Social networks have also become an easy target for cyber criminals to evolving in to their main source of obtaining personal information.

Many registered users often either ignore or fail to realize content they post can present real-world consequences. Users should practice careful habits and take in to consideration what they are posting in order to avoid becoming a victim of social network scams.

Recently, the Department of Defense announced changes to computer-use policies to allow access to social networking sites from unclassified government computers, calling for extra caution.

While most interactions on these websites are not meant to pose a threat, dangers still exist.

I thought I had heard about most Internet hoaxes and threats until I learned about a new type of fraud from a classmate. She told me a daunting story about a recent cyber crime that happened to her boyfriend's grandmother.
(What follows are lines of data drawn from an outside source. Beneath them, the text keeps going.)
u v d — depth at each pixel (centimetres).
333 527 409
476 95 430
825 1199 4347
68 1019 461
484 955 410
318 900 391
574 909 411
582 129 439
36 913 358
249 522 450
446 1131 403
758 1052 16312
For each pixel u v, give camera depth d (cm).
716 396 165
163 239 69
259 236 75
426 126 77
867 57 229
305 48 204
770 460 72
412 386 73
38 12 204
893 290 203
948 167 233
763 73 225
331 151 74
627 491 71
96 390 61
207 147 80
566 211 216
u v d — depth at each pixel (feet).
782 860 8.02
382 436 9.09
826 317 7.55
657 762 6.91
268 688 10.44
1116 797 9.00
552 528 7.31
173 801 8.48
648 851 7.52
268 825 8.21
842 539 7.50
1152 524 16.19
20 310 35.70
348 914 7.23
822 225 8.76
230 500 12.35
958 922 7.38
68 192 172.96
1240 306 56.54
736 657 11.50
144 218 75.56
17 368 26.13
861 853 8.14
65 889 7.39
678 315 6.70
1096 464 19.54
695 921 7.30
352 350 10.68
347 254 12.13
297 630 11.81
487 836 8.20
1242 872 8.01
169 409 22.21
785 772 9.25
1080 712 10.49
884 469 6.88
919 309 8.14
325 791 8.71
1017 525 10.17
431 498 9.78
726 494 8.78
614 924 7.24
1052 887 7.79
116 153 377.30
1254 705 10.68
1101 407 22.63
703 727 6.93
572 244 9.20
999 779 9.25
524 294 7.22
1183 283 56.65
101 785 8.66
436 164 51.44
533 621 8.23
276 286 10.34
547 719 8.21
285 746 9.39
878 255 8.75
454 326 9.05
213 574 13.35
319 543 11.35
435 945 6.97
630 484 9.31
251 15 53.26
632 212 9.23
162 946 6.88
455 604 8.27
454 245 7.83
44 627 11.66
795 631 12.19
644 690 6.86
His grandmother received a call from someone who identified himself as her grandson. The perpetrator said he, his father and uncle were stranded because their car broke down, in Wisconsin, and they needed her to wire money. His grandmother said she asked questions about the predicament they were in, hesitated for a bit about wiring the funds, but then decided them to send the more than $950.

The whole incident turned out to be a scam. Her grandson and two sons were not in Wisconsin and did not make that phone call.

So where did the perpetrator get his information and how did he know all their names?

They concluded that someone obtained their personal information from a social network which has a feature that allows people to hyper-link relatives to one another. Additionally, they think the person behind the criminal activity obtained their phone number from the site.

After-the-fact, the grandmother said the phone call appeared to be legit because the caller knew their individual information.

That kind of information is a cinch to acquire, and it would be easy to pose as someone else.

The thought of someone doing this is really disturbing because it can happen to any registered users.

As a rule of thumb, I don't post any information on my social network site that I wouldn't announce to a room full of strangers.

So, the next time you are contemplating about posting something on your site, ask yourself, "Would I want the whole world to know this?"

Ensure that your information is kept discrete and safe. Be careful about what you post, because essentially anyone can read it.